Data extract
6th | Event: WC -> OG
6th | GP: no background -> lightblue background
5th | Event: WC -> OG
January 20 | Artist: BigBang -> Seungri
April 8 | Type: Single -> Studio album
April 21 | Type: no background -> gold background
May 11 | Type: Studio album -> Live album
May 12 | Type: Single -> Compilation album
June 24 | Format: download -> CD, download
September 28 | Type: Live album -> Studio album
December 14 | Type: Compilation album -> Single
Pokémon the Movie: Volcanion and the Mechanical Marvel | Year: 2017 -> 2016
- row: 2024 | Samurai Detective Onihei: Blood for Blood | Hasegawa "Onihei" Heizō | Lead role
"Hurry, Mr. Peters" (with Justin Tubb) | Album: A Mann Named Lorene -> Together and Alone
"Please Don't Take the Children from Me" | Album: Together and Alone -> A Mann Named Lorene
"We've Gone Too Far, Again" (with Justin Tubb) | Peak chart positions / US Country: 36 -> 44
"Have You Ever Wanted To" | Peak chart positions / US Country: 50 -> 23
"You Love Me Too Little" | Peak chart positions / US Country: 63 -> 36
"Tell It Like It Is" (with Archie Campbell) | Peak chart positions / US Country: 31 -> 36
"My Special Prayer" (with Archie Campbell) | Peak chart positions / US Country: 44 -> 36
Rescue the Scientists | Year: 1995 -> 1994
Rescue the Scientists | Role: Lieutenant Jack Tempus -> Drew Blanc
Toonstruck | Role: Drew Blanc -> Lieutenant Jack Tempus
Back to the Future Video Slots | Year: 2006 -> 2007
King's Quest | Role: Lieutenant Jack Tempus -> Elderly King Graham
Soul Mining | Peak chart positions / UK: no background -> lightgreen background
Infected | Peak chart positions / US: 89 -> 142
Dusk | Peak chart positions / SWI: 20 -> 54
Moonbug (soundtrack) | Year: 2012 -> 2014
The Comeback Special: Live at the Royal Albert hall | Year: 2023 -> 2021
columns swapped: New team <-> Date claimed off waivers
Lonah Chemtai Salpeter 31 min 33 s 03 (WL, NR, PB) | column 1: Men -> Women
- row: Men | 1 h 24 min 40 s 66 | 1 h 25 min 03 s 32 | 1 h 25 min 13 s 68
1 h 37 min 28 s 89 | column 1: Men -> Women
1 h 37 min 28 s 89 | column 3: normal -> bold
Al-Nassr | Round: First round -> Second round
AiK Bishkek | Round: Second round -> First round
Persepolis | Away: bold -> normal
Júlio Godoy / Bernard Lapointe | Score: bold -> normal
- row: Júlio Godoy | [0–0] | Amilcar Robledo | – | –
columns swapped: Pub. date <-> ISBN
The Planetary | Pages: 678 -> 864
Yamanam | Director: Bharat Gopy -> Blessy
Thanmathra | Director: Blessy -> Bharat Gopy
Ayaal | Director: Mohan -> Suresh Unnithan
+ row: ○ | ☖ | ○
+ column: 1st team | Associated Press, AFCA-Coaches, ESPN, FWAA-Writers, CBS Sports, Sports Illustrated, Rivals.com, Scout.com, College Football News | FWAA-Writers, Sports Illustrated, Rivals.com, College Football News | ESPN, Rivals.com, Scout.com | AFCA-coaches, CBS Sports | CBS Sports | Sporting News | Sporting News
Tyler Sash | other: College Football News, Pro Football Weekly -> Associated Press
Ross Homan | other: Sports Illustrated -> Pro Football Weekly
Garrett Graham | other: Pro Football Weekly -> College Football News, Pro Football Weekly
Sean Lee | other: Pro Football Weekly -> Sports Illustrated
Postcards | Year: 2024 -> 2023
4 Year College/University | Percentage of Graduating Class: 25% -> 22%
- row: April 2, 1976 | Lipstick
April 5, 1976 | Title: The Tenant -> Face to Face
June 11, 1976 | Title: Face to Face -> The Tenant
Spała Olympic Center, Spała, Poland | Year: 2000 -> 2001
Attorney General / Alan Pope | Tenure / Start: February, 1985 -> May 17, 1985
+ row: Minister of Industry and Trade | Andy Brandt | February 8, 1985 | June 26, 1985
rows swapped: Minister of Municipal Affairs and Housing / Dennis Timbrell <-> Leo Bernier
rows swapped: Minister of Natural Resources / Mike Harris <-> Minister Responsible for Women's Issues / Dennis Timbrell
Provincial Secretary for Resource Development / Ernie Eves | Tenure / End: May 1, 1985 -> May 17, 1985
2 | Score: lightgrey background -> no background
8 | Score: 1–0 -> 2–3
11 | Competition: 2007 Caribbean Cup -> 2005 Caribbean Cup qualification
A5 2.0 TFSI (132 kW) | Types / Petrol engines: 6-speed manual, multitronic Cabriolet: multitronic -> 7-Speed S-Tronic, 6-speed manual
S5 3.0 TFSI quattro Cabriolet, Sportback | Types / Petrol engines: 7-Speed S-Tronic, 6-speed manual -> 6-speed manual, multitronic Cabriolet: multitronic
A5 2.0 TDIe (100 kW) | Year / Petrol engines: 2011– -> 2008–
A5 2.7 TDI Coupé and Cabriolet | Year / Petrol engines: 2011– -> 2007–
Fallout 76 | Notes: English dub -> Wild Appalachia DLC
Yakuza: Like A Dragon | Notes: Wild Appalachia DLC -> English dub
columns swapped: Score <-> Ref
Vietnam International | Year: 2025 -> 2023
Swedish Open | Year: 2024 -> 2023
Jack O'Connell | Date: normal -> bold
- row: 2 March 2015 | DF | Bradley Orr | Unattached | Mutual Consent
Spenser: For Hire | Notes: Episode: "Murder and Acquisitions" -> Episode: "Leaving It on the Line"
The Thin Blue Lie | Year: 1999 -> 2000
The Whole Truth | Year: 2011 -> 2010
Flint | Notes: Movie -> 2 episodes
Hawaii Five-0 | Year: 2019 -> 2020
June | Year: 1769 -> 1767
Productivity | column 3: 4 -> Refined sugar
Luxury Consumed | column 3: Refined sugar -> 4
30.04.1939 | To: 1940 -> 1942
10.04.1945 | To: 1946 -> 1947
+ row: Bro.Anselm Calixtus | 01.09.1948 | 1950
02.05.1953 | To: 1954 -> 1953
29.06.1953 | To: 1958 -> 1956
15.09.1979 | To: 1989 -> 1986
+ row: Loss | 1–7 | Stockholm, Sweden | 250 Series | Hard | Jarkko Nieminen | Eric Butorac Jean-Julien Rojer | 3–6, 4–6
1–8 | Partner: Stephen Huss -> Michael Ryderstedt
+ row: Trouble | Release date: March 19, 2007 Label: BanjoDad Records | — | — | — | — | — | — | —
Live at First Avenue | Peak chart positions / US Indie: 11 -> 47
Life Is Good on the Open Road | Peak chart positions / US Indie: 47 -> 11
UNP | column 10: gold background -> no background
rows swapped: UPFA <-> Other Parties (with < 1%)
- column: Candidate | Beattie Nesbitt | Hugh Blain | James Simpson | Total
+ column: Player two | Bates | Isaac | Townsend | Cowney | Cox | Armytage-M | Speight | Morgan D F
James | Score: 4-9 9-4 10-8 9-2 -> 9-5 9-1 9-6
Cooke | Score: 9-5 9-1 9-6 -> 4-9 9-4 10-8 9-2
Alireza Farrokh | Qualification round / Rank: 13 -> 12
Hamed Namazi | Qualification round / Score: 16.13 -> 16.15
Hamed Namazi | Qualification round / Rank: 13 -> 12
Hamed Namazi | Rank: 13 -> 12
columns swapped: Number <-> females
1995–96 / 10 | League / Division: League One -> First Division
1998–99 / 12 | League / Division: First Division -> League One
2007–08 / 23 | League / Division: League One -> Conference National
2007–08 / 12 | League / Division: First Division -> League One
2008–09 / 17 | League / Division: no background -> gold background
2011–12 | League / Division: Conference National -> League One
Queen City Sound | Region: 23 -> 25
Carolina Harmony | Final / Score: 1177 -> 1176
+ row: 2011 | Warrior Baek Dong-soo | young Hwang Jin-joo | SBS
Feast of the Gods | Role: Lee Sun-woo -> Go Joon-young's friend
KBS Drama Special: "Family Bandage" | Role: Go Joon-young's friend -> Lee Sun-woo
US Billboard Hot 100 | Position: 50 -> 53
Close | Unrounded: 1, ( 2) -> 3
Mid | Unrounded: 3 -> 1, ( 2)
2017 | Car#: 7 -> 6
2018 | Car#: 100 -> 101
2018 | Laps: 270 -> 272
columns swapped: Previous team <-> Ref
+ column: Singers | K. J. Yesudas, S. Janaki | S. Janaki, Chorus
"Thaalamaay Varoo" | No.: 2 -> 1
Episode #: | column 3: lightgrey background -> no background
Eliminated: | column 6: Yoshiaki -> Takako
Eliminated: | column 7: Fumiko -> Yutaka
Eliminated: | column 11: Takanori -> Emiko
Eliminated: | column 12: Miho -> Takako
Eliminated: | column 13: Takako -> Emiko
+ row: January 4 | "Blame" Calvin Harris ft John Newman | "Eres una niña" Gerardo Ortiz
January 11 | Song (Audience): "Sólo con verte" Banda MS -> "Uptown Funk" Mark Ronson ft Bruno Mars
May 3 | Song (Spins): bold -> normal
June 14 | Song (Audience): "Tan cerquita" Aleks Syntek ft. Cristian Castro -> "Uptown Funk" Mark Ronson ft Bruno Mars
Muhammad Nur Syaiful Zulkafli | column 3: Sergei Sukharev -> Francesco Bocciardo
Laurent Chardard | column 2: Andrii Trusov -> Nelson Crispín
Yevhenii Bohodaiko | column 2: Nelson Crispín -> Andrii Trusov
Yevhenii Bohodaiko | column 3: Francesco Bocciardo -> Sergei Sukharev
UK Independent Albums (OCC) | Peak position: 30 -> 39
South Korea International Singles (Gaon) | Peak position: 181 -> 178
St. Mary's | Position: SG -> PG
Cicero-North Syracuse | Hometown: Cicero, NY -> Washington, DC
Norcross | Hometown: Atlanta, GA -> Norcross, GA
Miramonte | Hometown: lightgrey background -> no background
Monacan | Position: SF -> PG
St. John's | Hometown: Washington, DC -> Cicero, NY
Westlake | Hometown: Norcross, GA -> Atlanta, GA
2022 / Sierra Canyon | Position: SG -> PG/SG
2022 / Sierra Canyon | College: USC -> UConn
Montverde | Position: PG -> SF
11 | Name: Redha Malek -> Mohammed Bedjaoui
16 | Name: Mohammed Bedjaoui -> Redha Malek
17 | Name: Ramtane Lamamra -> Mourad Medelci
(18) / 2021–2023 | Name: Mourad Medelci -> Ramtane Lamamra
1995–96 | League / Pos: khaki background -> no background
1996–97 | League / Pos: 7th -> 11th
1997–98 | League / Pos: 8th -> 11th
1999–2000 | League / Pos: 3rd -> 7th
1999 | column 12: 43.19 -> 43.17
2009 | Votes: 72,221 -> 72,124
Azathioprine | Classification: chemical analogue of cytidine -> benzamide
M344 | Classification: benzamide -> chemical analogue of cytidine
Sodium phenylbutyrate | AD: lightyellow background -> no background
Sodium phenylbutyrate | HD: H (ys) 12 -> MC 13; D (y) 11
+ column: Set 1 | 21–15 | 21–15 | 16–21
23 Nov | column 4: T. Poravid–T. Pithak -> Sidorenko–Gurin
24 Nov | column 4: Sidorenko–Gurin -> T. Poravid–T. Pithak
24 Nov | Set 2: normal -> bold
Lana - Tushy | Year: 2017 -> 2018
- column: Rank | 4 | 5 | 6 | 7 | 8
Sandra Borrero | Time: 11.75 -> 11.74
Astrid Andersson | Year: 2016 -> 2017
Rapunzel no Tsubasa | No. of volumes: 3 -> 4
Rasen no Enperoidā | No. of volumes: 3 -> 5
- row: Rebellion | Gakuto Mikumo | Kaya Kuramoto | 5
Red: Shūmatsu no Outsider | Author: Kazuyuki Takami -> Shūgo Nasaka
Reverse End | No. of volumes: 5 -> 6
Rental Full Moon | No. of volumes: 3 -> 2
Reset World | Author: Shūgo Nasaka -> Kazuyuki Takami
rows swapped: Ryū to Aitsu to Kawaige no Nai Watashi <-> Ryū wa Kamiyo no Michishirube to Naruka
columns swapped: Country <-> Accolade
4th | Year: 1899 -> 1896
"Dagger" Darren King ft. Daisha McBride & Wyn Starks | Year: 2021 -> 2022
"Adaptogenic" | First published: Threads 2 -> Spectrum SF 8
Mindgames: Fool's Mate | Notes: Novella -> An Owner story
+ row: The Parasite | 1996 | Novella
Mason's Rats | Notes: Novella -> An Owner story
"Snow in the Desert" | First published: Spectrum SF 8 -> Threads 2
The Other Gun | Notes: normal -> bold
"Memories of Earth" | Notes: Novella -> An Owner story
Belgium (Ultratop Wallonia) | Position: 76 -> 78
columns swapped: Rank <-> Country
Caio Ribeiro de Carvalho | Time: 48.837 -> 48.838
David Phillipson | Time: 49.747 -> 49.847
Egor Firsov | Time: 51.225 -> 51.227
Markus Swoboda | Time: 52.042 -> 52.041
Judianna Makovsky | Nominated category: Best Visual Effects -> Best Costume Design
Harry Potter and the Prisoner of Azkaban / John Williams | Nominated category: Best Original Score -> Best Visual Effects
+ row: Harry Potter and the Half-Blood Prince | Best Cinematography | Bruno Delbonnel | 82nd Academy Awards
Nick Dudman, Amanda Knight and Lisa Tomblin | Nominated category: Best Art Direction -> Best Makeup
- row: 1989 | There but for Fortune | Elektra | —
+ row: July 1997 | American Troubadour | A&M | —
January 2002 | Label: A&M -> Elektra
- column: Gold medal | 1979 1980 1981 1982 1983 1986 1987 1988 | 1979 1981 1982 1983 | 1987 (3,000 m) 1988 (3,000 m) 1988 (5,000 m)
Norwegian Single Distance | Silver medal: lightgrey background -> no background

Given instruction
Starting with the first line of the records and stopping after the line that contains "Country: 63 -> 36", recast those lines as a numbered list, leaving out any blank lines.

The answer
1. 6th | Event: WC -> OG
2. 6th | GP: no background -> lightblue background
3. 5th | Event: WC -> OG
4. January 20 | Artist: BigBang -> Seungri
5. April 8 | Type: Single -> Studio album
6. April 21 | Type: no background -> gold background
7. May 11 | Type: Studio album -> Live album
8. May 12 | Type: Single -> Compilation album
9. June 24 | Format: download -> CD, download
10. September 28 | Type: Live album -> Studio album
11. December 14 | Type: Compilation album -> Single
12. Pokémon the Movie: Volcanion and the Mechanical Marvel | Year: 2017 -> 2016
13. - row: 2024 | Samurai Detective Onihei: Blood for Blood | Hasegawa "Onihei" Heizō | Lead role
14. "Hurry, Mr. Peters" (with Justin Tubb) | Album: A Mann Named Lorene -> Together and Alone
15. "Please Don't Take the Children from Me" | Album: Together and Alone -> A Mann Named Lorene
16. "We've Gone Too Far, Again" (with Justin Tubb) | Peak chart positions / US Country: 36 -> 44
17. "Have You Ever Wanted To" | Peak chart positions / US Country: 50 -> 23
18. "You Love Me Too Little" | Peak chart positions / US Country: 63 -> 36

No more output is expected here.